### Material supplied
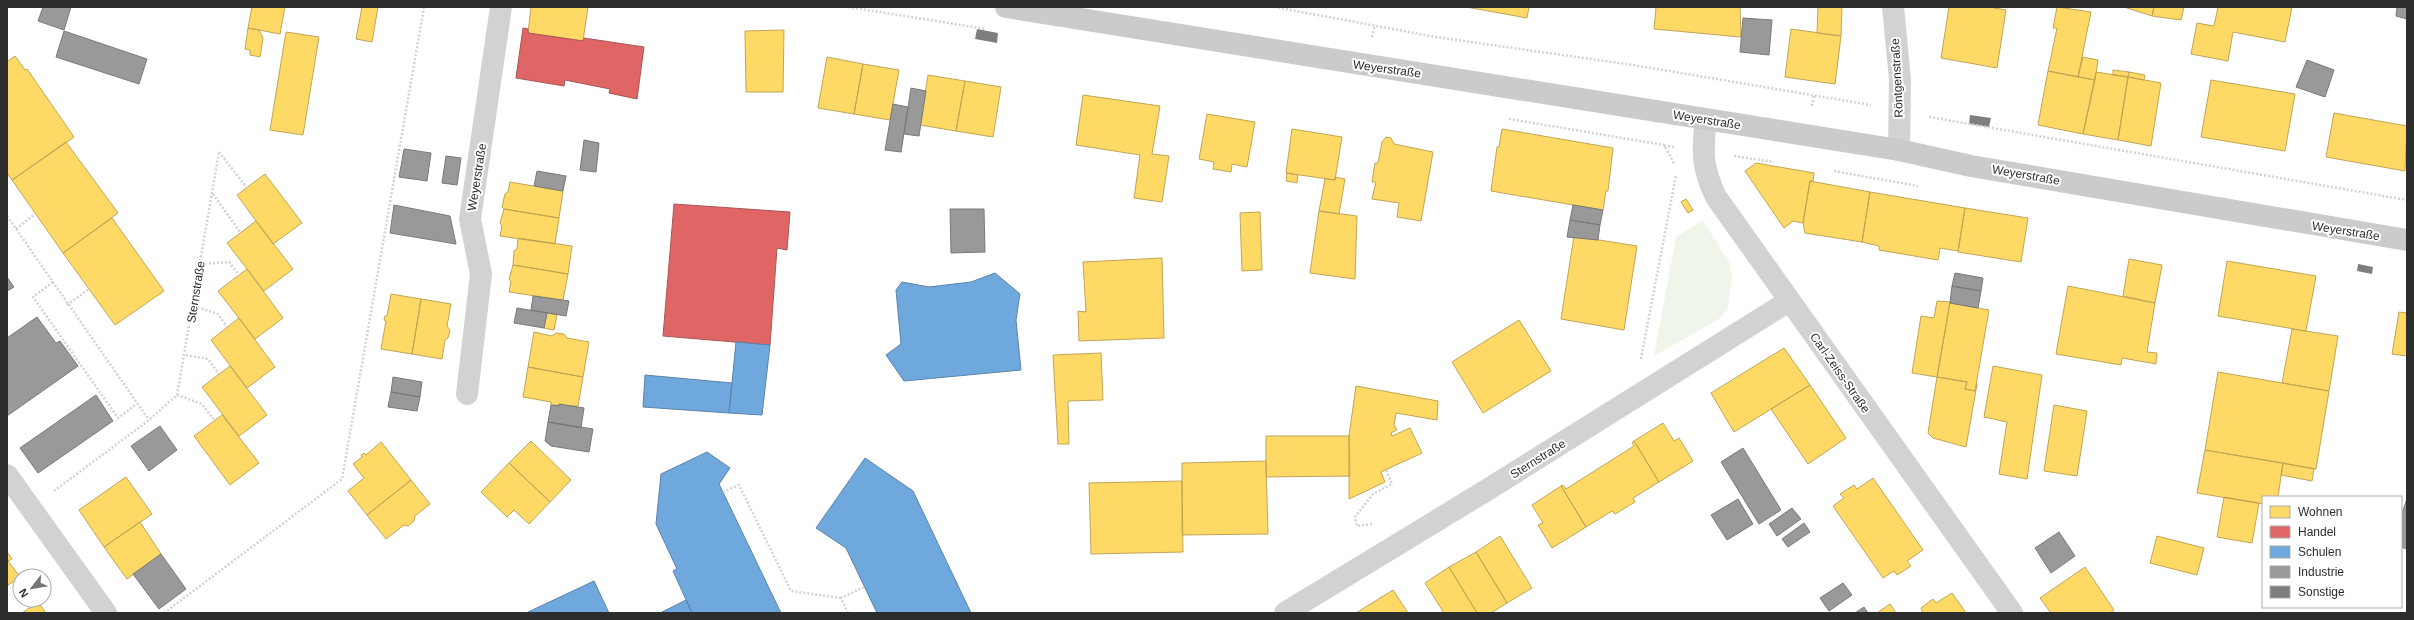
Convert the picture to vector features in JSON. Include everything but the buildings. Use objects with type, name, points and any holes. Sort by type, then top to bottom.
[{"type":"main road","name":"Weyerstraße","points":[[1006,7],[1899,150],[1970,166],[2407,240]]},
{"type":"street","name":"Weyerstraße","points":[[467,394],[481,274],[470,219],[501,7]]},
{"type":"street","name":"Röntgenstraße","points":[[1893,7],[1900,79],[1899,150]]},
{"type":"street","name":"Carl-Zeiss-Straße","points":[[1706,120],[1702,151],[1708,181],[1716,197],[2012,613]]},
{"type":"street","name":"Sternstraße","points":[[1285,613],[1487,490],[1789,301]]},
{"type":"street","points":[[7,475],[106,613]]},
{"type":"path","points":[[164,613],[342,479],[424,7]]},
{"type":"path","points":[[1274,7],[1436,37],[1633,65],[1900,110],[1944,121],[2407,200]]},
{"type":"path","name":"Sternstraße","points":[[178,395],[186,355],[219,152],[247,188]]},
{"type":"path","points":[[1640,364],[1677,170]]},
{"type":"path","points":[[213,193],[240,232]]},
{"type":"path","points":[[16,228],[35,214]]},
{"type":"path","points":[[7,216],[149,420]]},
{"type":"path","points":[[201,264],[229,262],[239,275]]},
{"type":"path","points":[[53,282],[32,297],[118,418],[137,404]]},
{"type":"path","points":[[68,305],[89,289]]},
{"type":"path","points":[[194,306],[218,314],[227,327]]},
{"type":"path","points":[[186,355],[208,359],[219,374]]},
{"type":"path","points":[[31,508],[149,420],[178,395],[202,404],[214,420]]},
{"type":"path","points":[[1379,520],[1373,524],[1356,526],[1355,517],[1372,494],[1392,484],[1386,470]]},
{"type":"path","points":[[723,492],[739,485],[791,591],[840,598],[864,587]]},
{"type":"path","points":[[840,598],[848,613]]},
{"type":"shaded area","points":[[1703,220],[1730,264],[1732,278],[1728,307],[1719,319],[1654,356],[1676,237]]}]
######
[Exercise] Copy out each line of the entries above that holds "Weyerstraße".

[Solution to the exercise]
[{"type":"main road","name":"Weyerstraße","points":[[1006,7],[1899,150],[1970,166],[2407,240]]},
{"type":"street","name":"Weyerstraße","points":[[467,394],[481,274],[470,219],[501,7]]},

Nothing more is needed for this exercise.